Tuesday, August 13, 2013

Sardines and Seals

It seems to me that there comes a point in a training cycle that I am doing OK, putting in twelve to fifteen hours a week, everything is fine, but then I get a hangnail or something and free-fall off of the plan. Something doesn't go right, I have a bad day, get a boo-boo, whatever, and I just cant muscle up to go run or cant get up at 4:40 to go swim before work. Whatever it is, I just want to surrender and eat ice cream. Maybe you are mentally impervious to any kind of interruption to your training, but I am not. My mental toughness disappeared with the Reagan administration.

You know that drinking game that you played when you were twenty and trying to get horizontal with the girl who was pretty hot but super liberal and kept talking about saving some stupid seals on the ice in Nova Scotia? The drinking game was where you said which historical figure you would want to meet if you you could or what forest animal you would be if you had to choose one? OK, I was running and I got to thinking about it and so, if I had to do that now, I would meet Thomas Jefferson and I would be a deer. I don't really know why I want to meet Jefferson, I just feel obligated to have an answer to that question, but I know I would be a deer because deer always take the easy path. They never go over the mountain, the go around. I know this because if you go into the woods, the deer trail never goes straight up and straight down. The trail takes the longer path around. That's me, I take the easy trail. That's why I would be a deer. That and deer are pretty low on the food chain, sort of on par with sardines.

When I am doing my best imitation of Ironman training and things go south, I freak out and fall into that trap of getting overrun with emotional responses to pain. I forget the logic behind it all and head straight to the nearest fetal position. A little bit of pain and I start to become the deer, looking for the easiest way out. It's a huge metaphor, but its true.

I have used these all in the past 12 months;
'My foot hurts so I can't run'
'My legs are tired so I can't ride'
'I am just not feeling it today'
'I have to get my hair cut'
'I have to drive my wife to get her hair cut'.

 It's all the same. I have used them all. I ended up in that hole last weekend and I found a bunch of excuses I didn't know I owned. When my wife asked me why I took so long to run 10 miles on Saturday, I said 'I ran out of gas, I forgot to bring a gel'. On Sunday, when my riding partners asked me why I was riding so slow, I said 'I am gassed from my run yesterday'. They just picked me up off the ground, put me back on my bike, and rode away. I caught up with them the next day. I used bad words and called them bad names. They deserved it.

I was thinking about the hot liberal gal with the bad case of diarrhea mouth talking about the seals while I was running last Saturday and I realized that when I run, I go through transitional phases. My opinions change in a short time frame, based on my mood.

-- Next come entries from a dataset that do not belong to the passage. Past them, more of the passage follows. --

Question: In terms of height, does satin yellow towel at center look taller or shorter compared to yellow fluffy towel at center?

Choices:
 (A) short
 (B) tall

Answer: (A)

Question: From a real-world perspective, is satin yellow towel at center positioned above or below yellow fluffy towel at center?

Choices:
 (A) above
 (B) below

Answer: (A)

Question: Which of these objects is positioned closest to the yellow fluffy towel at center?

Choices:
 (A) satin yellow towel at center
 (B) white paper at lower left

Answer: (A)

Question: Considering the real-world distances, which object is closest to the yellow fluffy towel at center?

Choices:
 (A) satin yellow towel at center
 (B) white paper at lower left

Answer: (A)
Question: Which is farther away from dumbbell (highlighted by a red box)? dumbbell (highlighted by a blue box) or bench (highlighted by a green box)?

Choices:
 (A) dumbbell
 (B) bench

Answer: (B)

The first mile I thought, 'ya, I could save some seals. If they were cute, I would save a couple of seals'.
Mile five, I was thinking, 'screw the seals, let them take care of themselves.' It's a tough world and the sooner the seals learn it, the better.  I am actually doing them a favor.
Mile nine, I was looking for a club with a pointy tip to bash in their little baby seal skulls. I feel bad now, but last Saturday, I was trying really hard to come up with a profit plan involving dead seal pelts.

When I got home Saturday, I was too tired to reach over and grab the clicker, so I had to watch 'I Love Lucy' in Spanish. It was the one where they had to work in the candy factory and the candy came too fast and it falls off the end of the assembly line, then Lucy eats the candy to keep it from falling. It's funny in English, but for some reason, it's hilarious in Spanish. Maybe it's because they don't talk in that part, I don’t know, but it's dang funny. Anywho, to bring this bad boy home, my training is like that factory belt. It just keeps coming and coming. But that is Ironman. It's a big nut to crack.  If you want to wear the shirt, you gotta pay the price.